“And who might the young pup be?” asked Cap’n Crumbie, as they sailed leisurely back to Garnett and Sayer’s wharf. “Never seen him before, as far as I rec’lect, and yet his face is kind o’ familiar.”

“I don’t know him,” said Jack. “And if he’s trying to be funny at the expense of this boat, I don’t want to know him. There’s nothing queer about her, is there, Cap’n?”

“Queer! I should say not!
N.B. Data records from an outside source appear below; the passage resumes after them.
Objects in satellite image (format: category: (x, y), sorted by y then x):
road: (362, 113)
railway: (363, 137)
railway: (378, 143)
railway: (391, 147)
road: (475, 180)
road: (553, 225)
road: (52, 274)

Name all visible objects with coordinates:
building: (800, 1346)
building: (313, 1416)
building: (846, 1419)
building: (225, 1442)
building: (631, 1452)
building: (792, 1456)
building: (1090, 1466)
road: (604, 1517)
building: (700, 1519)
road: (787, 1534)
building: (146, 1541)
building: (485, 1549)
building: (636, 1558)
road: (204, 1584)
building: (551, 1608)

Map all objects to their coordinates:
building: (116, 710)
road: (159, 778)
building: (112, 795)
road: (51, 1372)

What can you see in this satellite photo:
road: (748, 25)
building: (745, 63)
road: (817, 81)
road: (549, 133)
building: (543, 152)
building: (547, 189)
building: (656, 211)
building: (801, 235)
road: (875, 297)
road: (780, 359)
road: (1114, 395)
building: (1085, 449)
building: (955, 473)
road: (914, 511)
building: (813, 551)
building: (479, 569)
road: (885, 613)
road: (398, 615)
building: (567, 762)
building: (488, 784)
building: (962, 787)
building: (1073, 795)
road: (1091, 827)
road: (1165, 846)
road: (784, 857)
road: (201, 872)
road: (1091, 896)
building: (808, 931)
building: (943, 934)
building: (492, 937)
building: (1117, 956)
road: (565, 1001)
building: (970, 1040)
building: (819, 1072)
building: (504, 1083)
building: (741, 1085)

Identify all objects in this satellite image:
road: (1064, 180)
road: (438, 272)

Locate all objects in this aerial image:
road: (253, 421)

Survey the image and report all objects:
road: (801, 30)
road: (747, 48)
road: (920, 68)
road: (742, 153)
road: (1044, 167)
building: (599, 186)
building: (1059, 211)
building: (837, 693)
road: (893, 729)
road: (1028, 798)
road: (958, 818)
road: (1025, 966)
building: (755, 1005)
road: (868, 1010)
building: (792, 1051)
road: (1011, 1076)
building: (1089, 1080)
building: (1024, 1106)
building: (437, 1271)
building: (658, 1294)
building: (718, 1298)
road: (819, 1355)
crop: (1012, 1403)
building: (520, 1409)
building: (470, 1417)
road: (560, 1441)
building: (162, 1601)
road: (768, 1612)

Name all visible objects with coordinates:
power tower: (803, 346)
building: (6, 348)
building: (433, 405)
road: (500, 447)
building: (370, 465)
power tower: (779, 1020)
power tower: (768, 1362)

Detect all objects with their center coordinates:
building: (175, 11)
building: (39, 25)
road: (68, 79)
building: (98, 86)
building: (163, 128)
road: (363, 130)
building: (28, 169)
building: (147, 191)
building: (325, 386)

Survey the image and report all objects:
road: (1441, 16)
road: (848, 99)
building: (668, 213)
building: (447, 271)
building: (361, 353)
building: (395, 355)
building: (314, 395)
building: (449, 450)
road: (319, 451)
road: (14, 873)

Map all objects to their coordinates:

Maybe the color o’ the paint offends his artistic eye; or then again maybe he’s only jealous.”

“Well, summer visitor or not, if he doesn’t stop trying to make fun of the sloop I’ll give him a licking,” declared Jack.

“Or let him come on board as a passenger,” grinned the watchman, “and take his money, and then drop him overboard half-way over.”

That morning only two other passengers crossed in the ferry, one of them a lady who had a small hand-bag with her and insisted on paying Jack fifty cents for his services, and the other a portly man who wore three diamond rings and, after handing Jack a quarter at the hotel landing, waiting in the boat, apparently as a guarantee of good faith, while the boy hunted for change, and finished up by pocketing the fifteen cents and complaining bitterly about the lad running a public ferry and not being able to change a quarter.

Business did not improve much during the rest of the day, and the owner of the ferry was a trifle disappointed.

“They don’t seem to be coming with a rush,” he said to Cap’n Crumbie.

“For the land’s sake, give ’em a chance!” replied the watchman. “Here you are, not in business more than an hour or two, and complaining.”